The public and tribal lands across the border were pockmarked with wells and our camera showed how polluting these sites can be. Uintah and Duchesne Counties in Utah also received F grades for ozone with many more days of hazardous ozone levels. The natural gas emissions in Utah mix with nitrous oxides and sunlight becoming ozone smog, some of which drifts into Colorado.

The anticipated effects of the rule nationally include increased royalty revenues for U.S. taxpayers, improved air quality and reduced health hazards.  It is very disappointing that neither our 3rd Congressional District Rep. Scott Tipton nor U.S. Sen. Cory Gardner voted to keep the rule or these benefits.


Kudos to West Slope lawmakers for supporting rural hospitals

Thank you to state representatives Dan Thurlow, Yeulin Willett and Bob Rankin for supporting Senate Bill 267.

The bill provides more stable and reliable funding for needed hospital services in the Grand Valley region and throughout rural Colorado.

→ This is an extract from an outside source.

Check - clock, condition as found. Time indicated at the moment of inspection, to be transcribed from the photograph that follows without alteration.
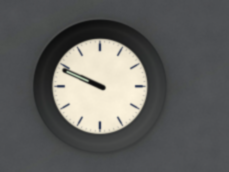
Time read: 9:49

Western Colorado hospitals like St. Mary’s would have lost millions of dollars, forcing medical service reductions or staff layoffs.

SB 267 is a win for rural Colorado healthcare and for our local economy. Thank you both for your courage!

President, St. Mary’s Medical Center
Grand Junction

GOP senators reject advocate for the LGBT community

The Republican rejection of Heidi Hess for a continuing position on the civil rights commission is nothing less than a demonstration of homophobia, no matter how they try to spin it.

With this vote, Republican senators rejected both an advocate for the LGBT community, so often denied a voice, and a resident of the Western Slope.

The Republicans are fighting a war on civil rights, which they believe they can define. Their version of civil rights does not include rights for their LGBT constituents.

Grand Junction

AHCA no solution to health coverage problems we face

The American Health Care Act (AHCA) takes a flawed approach to covering people with pre-existing conditions. It subsidizes high-risk insurance pools for them, with the intention of making premiums lower for everyone else. Unfortunately, the size of the subsidy grossly underfunds the pools.

The Kaiser Family Foundation has a great interactive map showing what the change in premium with the AHCA would be. In Mesa County, a 60-year-old earning $40,000 a year would have a premium of $20,050 before the AHCA tax credit. After the tax credit, the premium would be $16,050. This is a 293-percent increase over their current premium (

Avalere (a health care business analytic firm) reports that even if all possible AHCA funds were devoted to funding the high risk pools, only 600,000 people could be covered. About 2.2 million people in the current individual market have pre-existing conditions (

Check out the above resources to see how the AHCA high risk pools would affect you and your loved ones. Then call Sen. Cory Gardner, and tell him that the AHCA is no solution to the health care coverage problems we face.